Le père de Dorrie Stoop, Adriaan Stoop, était un ingénieur des mines qui s’était enrichi grâce à des concessions pétrolières dans les Indes néerlandaises, dans l’actuelle Indonésie. En 1886, sa compagnie pétrolière entra en bourse, ce qui rapporta à Stoop l’équivalent de 180 millions de francs actuels en liquidités et en actions. En 1911, la société fusionna avec le groupe pétrolier et gazier Shell.
Avec l’argent tiré de l’exploitation coloniale de ressources naturelles, le jeune couple finança son mode de vie extravagante à Zurich. A titre de cadeau de mariage, les parents de Dorrie Stoop leur offrirent une villa à Erlenbach, qui ne tarda pas à se transformer en musée privé pour accueillir leur collection d’art en pleine expansion. Après le suicide de Dorrie Stoop, en 1928, les subsides familiaux se tarirent, et Han Coray n’eut bientôt d’autre choix que de se déclarer en faillite.
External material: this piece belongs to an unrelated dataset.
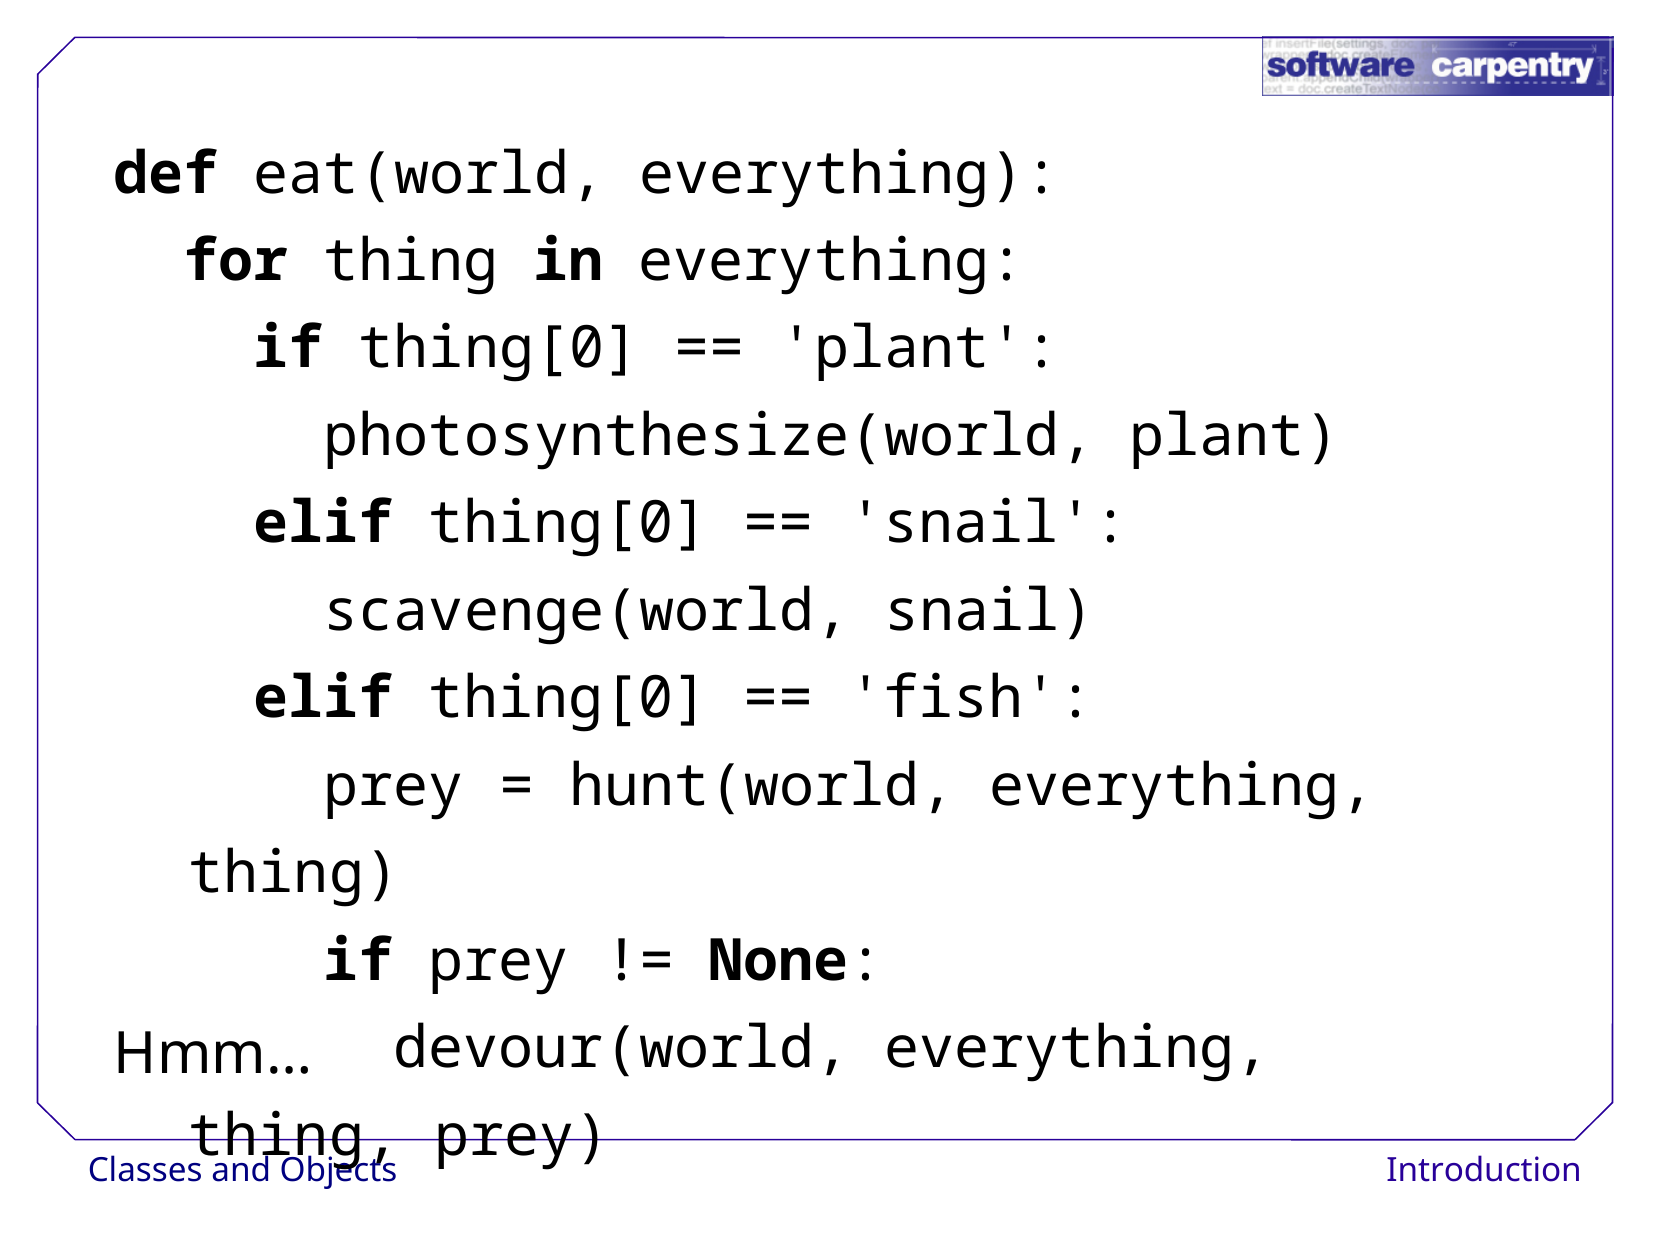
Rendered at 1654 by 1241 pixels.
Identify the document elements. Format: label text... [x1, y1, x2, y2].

text_box Hmm… [99, 972, 1101, 1093]
text_box def eat(world, everything): for thing in everything: if thing[0] == 'plant': photosynthesize(world, plant) elif thing[0] == 'snail': scavenge(world, snail) elif thing[0] == 'fish': prey = hunt(world, everything, thing) if prey != None: devour(world, everything, thing, prey) [99, 109, 1517, 1175]
picture [1262, 36, 1614, 96]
Conséquence de ces déboires financiers, le cavalier et l’ensemble de la collection d’art extraeuropéen de Coray furent saisis par la Banque populaire suisse (plus tard rachetée par le Credit Suisse). La banque confia alors au personnel de la collection d’ethnologie de l’université de Zurich le soin d’expertiser les objets en vue de leur vente. En 1940, la banque accepta de céder 468 objets à l’université de Zurich.
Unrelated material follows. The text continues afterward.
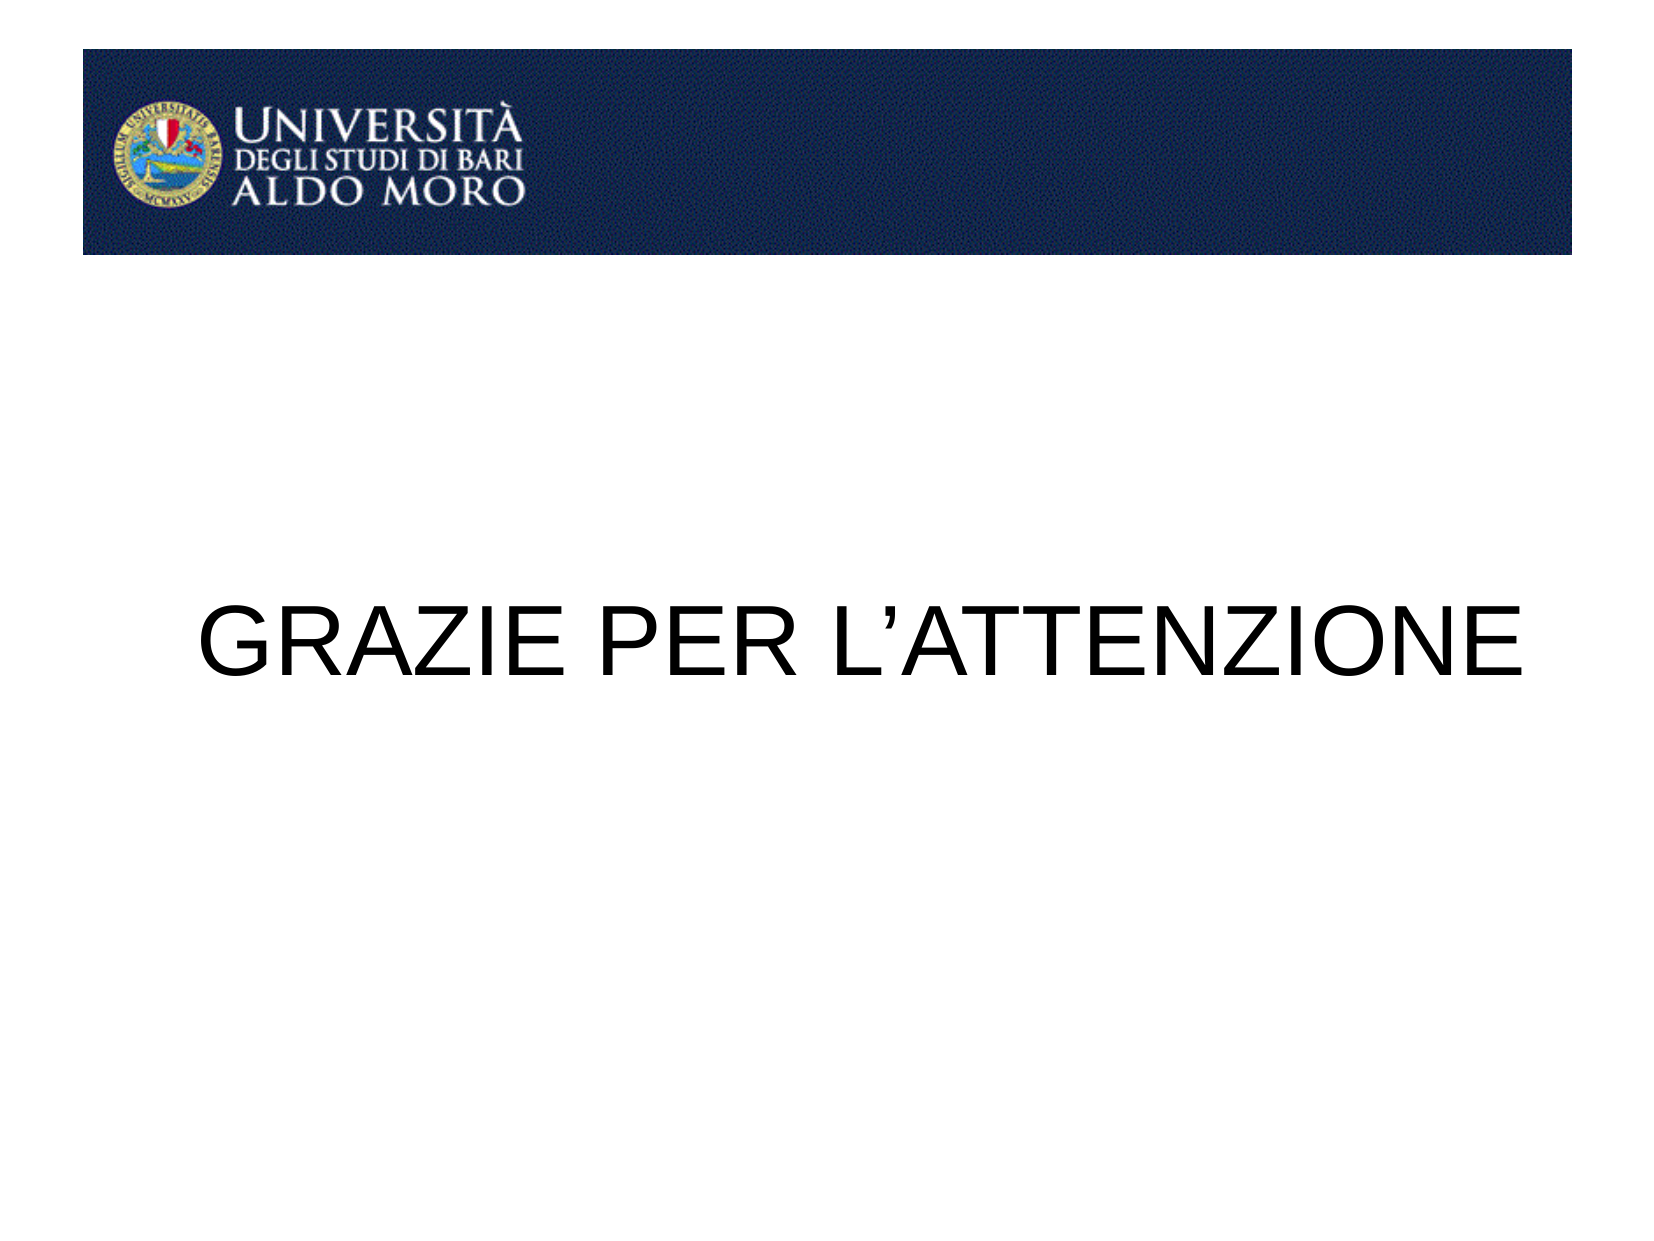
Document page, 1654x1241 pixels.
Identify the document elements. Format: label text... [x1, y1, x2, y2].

Le directeur de la collection, Hans Jakob Wehrli, et la collaboratrice scientifique Elsy Leuzinger (qui deviendrait directrice du Museum Rietberg, à Zurich) organisèrent la vente des pièces restantes à divers musées suisses ou collectionneurs particuliers. Plusieurs des bronzes du Bénin exposés au Kulturmuseum St. Gallen et au Museum Rietberg proviennent de cette transaction.
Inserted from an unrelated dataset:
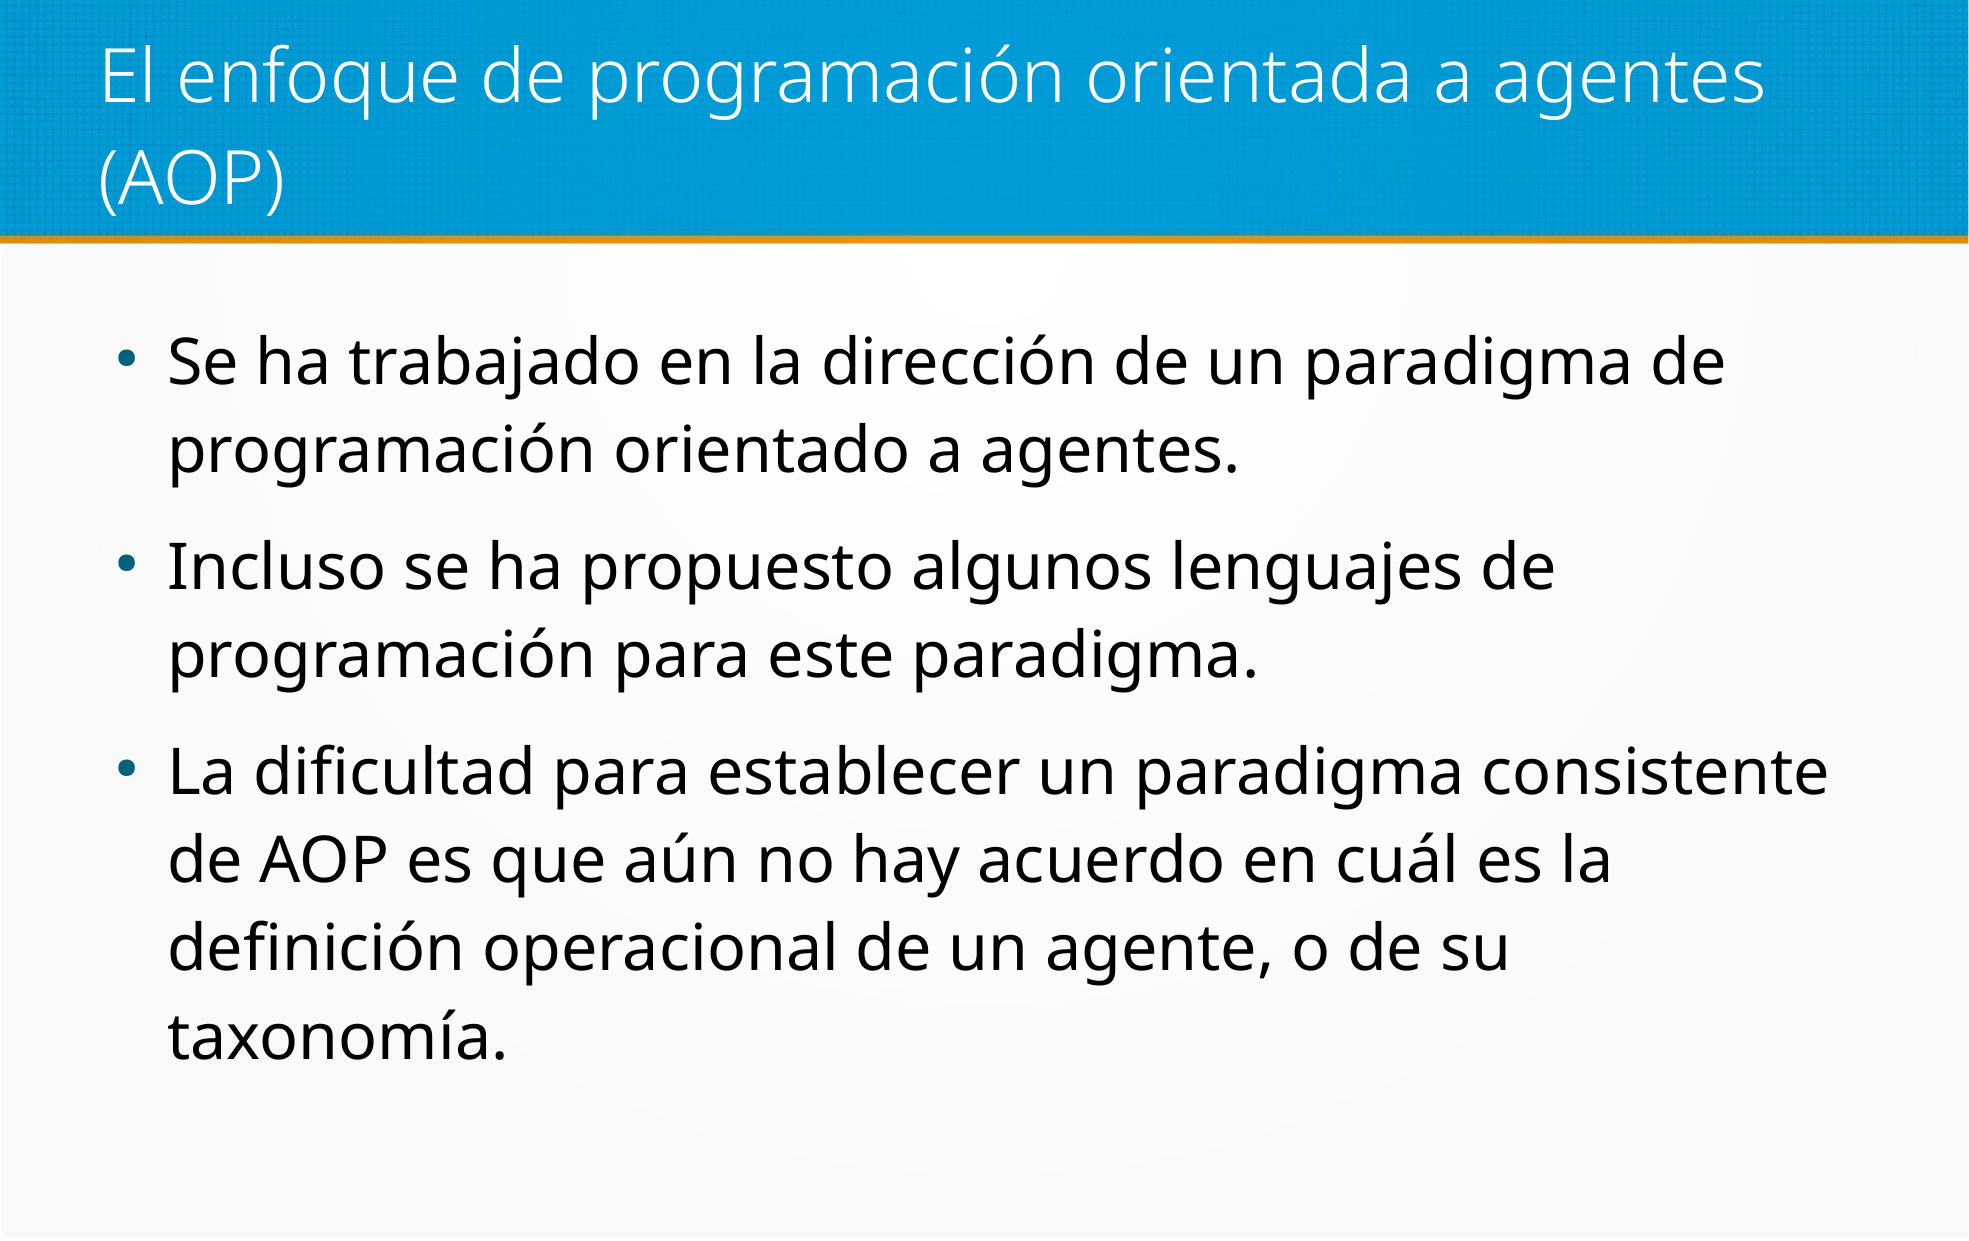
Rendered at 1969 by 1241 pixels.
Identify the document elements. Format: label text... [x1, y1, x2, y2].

list Se ha trabajado en la dirección de un paradigma de programación orientado a agentes. Incluso se ha propuesto algunos lenguajes de programación para este paradigma. La dificultad para establecer un paradigma consistente de AOP es que aún no hay acuerdo en cuál es la definición operacional de un agente, o de su taxonomía. [98, 315, 1861, 1081]
title El enfoque de programación orientada a agentes (AOP) [98, 19, 1870, 227]
picture [0, 233, 1969, 1241]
En 1940, quand le cavalier entre dans la collection de l’université, il n’a pas de tête. Des photos d’archives de la collection Coray, prises lors d’expositions antérieures en 1931 et 1932 à Lugano, Munich, Winterthour et Bâle, le confirment. Dans les années 1950, Elsy Leuzinger identifie dans la collection du British Museum une tête qui paraît convenir. En 1959, elle envoie le cavalier sans tête à Londres afin de le faire photographier avec ladite tête pour le livre qu’elle prépare, Afrique – L’art des peuples noirs.
Dix ans plus tard, à l’occasion de l’exposition Die Kunst von Schwarz Afrika (L’art de l’Afrique noire) au Kunsthaus Zürich, la tête est envoyée à Zurich. On en fait une copie à l’atelier des plâtres du Musée national, copie qui est ensuite montée sur le corps du cavalier tandis que l’original repart à Londres.
Depuis, la statuette a été exposée avec sa nouvelle tête en Allemagne, aux Etats-Unis, au Canada, en Afrique du Sud, et bien entendu en Suisse. Elle a été prêtée au Museum Rietberg en 2007 avant de revenir au Völkerkundemuseum de l’université de Zurich en 2018.
Dans cette tentative de reconstituer le cavalier, on peut lire la volonté de restaurer un héritage culturel fragmenté: les objets sont littéralement recomposés; deux parties appartenant à différentes collections européennes sont associées. Mais en 2023, Robert Tobler, restaurateur du Völkerkundemuseum, et Urs Lang, un collègue de la collection archéologique de l’université, ont examiné de plus près le cavalier et sa tête retrouvée. En étudiant l’usure sur la clavicule et la cassure, ils sont arrivés à la conclusion que les deux éléments, la tête et le corps, n’allaient pas ensemble.
A première vue, ils semblent faits l’un pour l’autre, mais en réalité, ils n’ont rien à voir. Et maintenant? Si les tentatives faites par le passé pour réunir le cavalier et sa tête sont restées vaines, que faire? Le musée doit-il laisser le cavalier avec sa nouvelle tête? Ou la retirer? Ou demander au Musée national Zurich de couler une autre tête mieux ajustée.
Pour le Völkerkundemuseum de l’université de Zurich, ce sont là des questions qui doivent être résolues avec ses partenaires de la Nigerian National Commission for Museums and Monuments. En mars 2024, le gouvernement nigérian a adressé à l’université de Zurich une demande de restitution du cavalier ainsi que de treize autres objets provenant du royaume de Bénin, dont on suppose qu’ils ont été volés en 1897.
Cette requête est en cours d’examen. L’exemple du cavalier sans tête montre à quel point il est difficile de recoller les morceaux de 1897: aux injustices commises à l’époque coloniale, pas de solution miracle. Le cavalier n’a pas encore achevé son périple. L’heure est-elle venue pour lui de rentrer à la maison?